- _Work instructions_
The expected output is the set of lines below beginning at the one that contains "nose: (731, 141)" and ending at the final line, reproduced exactly.

--- Excerpted data ---

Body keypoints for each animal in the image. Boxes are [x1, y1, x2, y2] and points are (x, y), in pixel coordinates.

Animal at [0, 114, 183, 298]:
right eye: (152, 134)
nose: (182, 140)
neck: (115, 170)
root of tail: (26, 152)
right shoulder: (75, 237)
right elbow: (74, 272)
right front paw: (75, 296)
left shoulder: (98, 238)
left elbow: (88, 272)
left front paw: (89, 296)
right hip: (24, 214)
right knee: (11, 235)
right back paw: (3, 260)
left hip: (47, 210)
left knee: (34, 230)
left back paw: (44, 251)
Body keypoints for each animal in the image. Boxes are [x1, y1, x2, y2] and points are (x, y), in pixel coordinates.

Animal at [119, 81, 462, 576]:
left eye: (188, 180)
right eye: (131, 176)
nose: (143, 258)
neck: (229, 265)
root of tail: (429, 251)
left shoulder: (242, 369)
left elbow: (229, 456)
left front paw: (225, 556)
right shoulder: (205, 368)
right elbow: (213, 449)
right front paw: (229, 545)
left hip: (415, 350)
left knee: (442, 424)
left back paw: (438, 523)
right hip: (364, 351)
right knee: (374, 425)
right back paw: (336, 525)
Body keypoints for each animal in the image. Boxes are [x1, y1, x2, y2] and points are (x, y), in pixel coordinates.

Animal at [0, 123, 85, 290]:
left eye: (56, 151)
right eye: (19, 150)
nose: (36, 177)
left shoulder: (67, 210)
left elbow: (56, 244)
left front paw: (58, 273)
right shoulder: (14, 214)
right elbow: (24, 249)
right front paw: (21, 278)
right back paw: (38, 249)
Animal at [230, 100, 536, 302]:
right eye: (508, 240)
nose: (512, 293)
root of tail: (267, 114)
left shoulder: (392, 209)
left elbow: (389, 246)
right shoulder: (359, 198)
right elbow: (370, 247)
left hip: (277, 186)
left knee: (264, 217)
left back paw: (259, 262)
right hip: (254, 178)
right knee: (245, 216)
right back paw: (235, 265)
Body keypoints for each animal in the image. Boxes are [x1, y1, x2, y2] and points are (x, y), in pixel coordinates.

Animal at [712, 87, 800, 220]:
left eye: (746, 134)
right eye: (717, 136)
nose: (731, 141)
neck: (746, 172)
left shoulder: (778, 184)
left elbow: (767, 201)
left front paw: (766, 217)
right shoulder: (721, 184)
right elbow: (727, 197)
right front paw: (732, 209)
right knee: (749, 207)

---

- _Finished exercise_
nose: (731, 141)
neck: (746, 172)
left shoulder: (778, 184)
left elbow: (767, 201)
left front paw: (766, 217)
right shoulder: (721, 184)
right elbow: (727, 197)
right front paw: (732, 209)
right knee: (749, 207)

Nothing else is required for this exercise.